10 Reasons You Should Consider a Health Savings Account (HSA)
In order to establish and fund an HSA, you must be enrolled in a qualified high deductible health plan or HDHP. Unfortunately some employees immediately eliminate HSA’s from consideration once they learn that the underlying health plan contains a high deductible. However, the benefits of an HSA cannot be ignored.
- Your health insurance premiums are typically less. When you enroll in a HDHP, your underlying health insurance premiums are typically less than a traditional PPO. Employees could take the health insurance premium savings and divert them directly into an HSA.

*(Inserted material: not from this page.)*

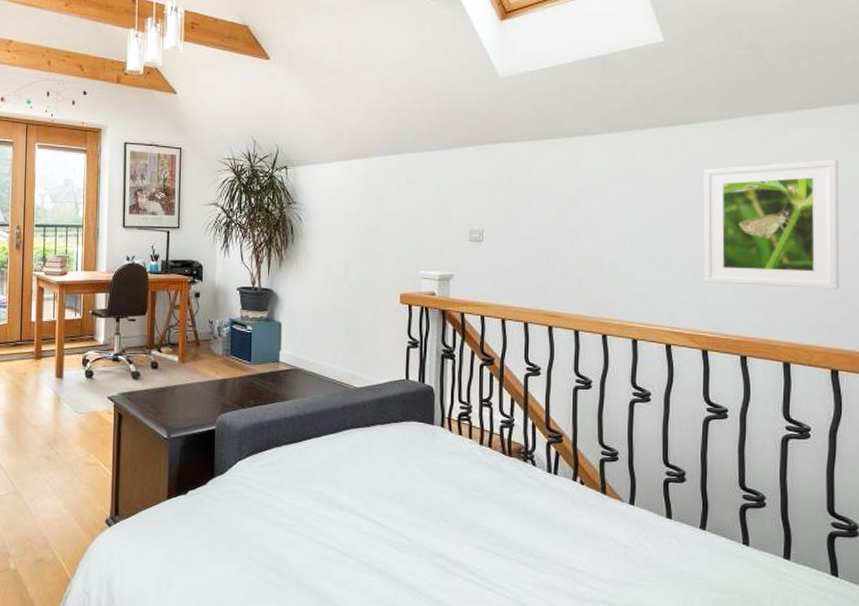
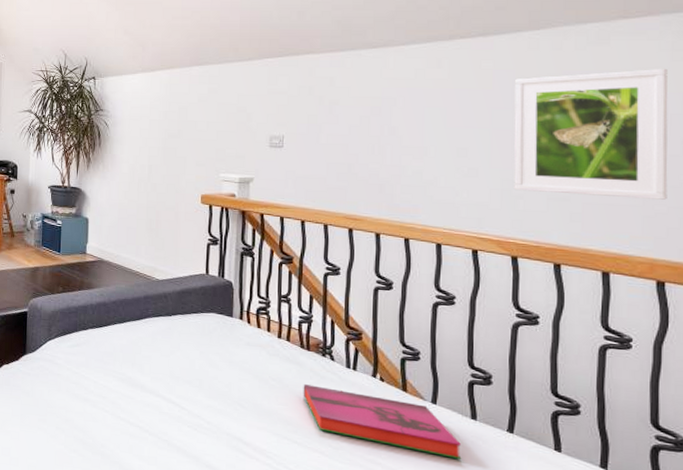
hardback book: none [505,493,658,560] -> present [303,384,462,459]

- HSA contributions are deductible from gross income. Your tax savings will be immediate if your contributions are run pre-tax via a payroll deduction. For many this will mean saving 20% or more on every dollar deposited in an HSA.
- Your HSA can earn tax free interest. Money in your HSA can earn interest and accumulate tax free.

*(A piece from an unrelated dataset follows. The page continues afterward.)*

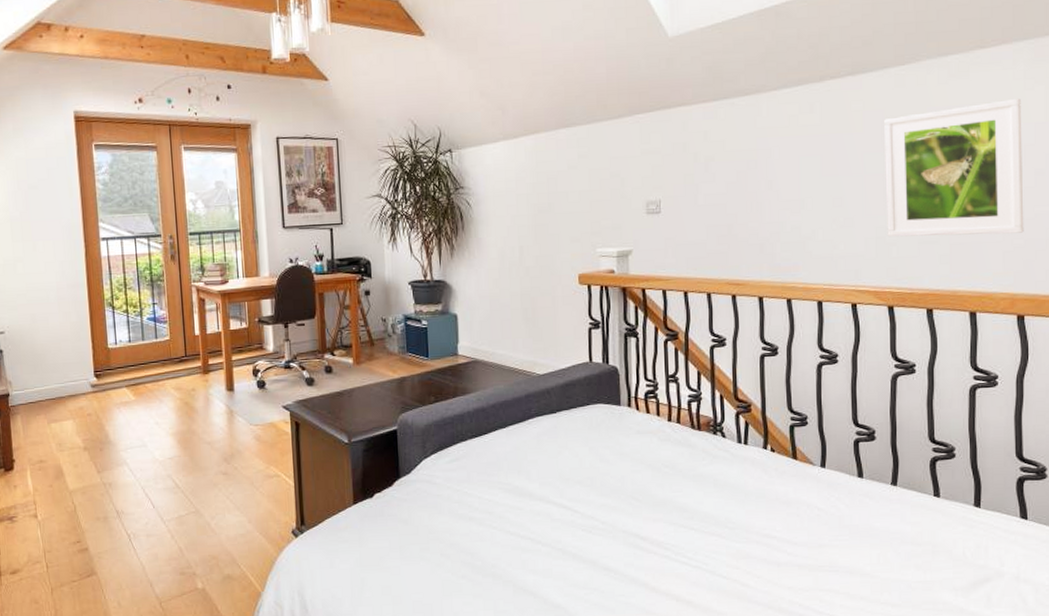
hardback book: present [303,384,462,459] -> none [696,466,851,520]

- You can invest your HSA dollars. As your HSA balance grows, you can invest the money and your investments can grow tax free.
- No use it or lose it provision. Unlike Flexible Spending Accounts (FSA’s), money in an HSA will rollover from year to year.

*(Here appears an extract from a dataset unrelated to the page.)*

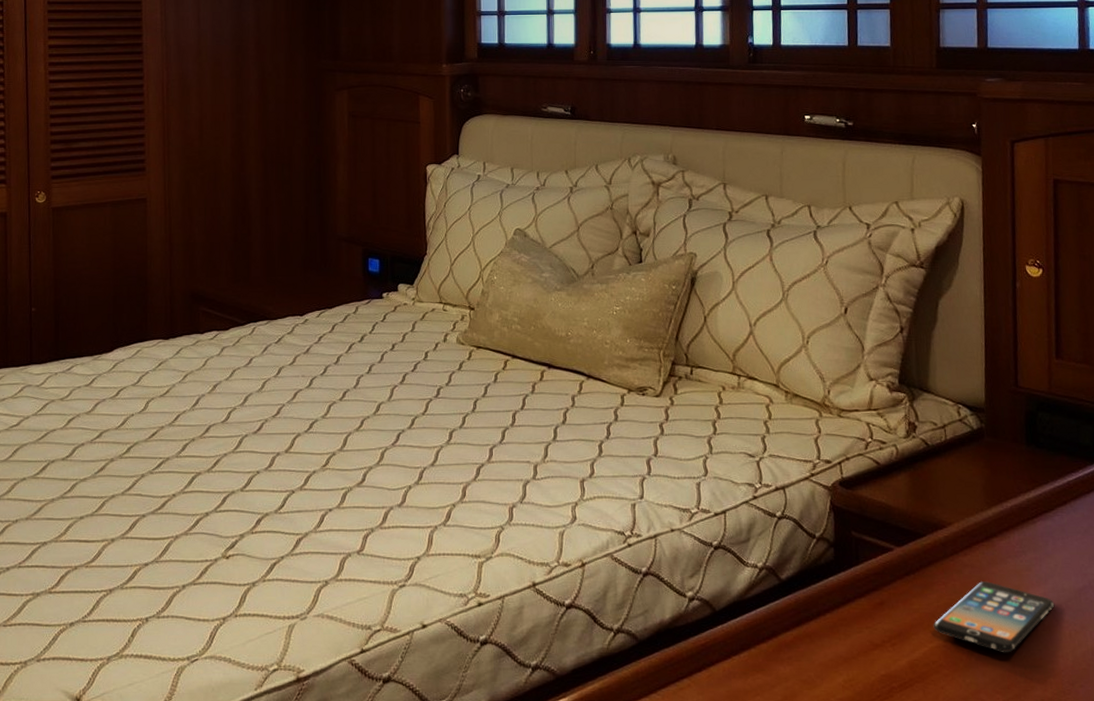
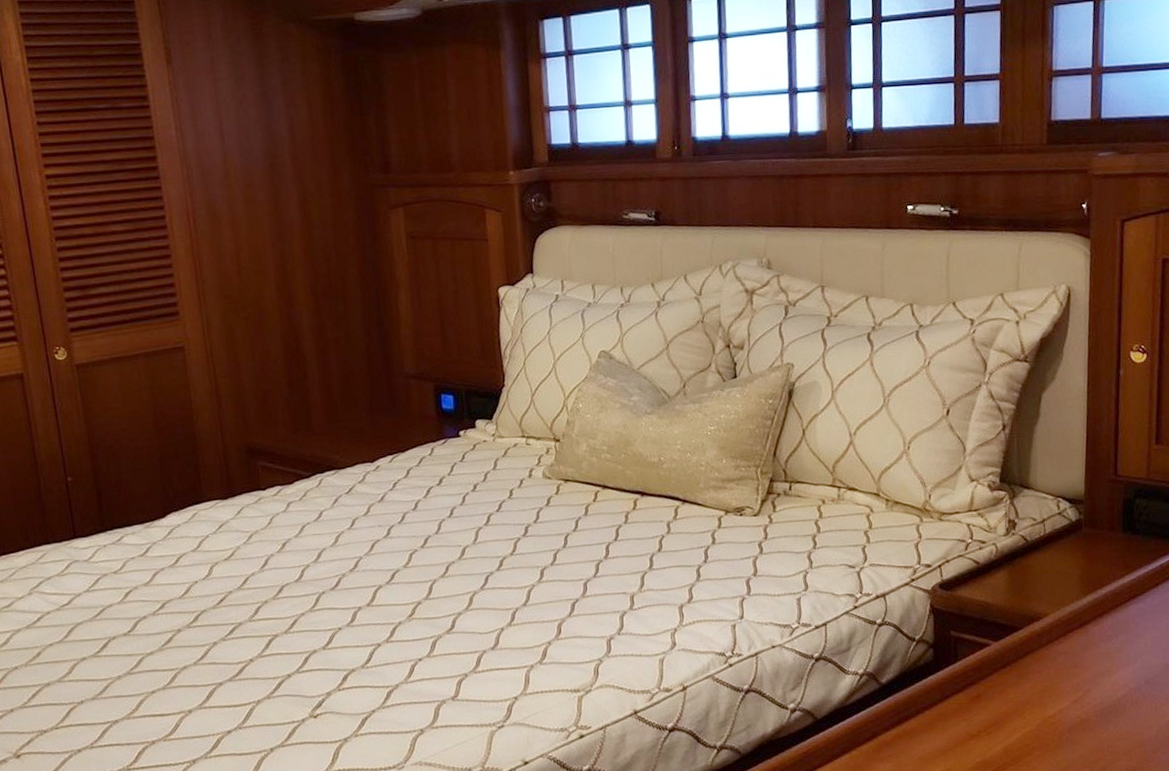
smartphone: present [933,581,1055,652] -> none [1027,666,1143,730]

- HSA dollars used for qualified expenses are not taxed. HSA’s offer triple tax savings. Contributions can flow into an HSA pre-tax, interest and investment income accumulates tax free, and qualified distributions are not taxed.
- You own the HSA. If you change jobs or retire, the HSA goes with you.
- Penalties for non-qualifed HSA distributions go away at age 65. You can use your HSA money for anything once you turn 65. You will have to pay ordinary taxes on distributions unless they are for qualified expenses. If the expense is qualified, you will continue to enjoy tax free treatment on your HSA distribution.
- Do you need long term care insurance? You can use money from your HSA tax free to pay a portion of your long term care premiums.
- You can let your HSA dollars grow and then pay yourself back later. Once your HSA is opened and you begin to incur qualified expenses, you do not have to use HSA funds to pay for these expenses. You could pay these expenses with other financial means and then reimburse yourself months or years later.
Employee enrollment in HDHP/HSA programs will increase as employees more clearly understand these benefits. Continual education and training is essential.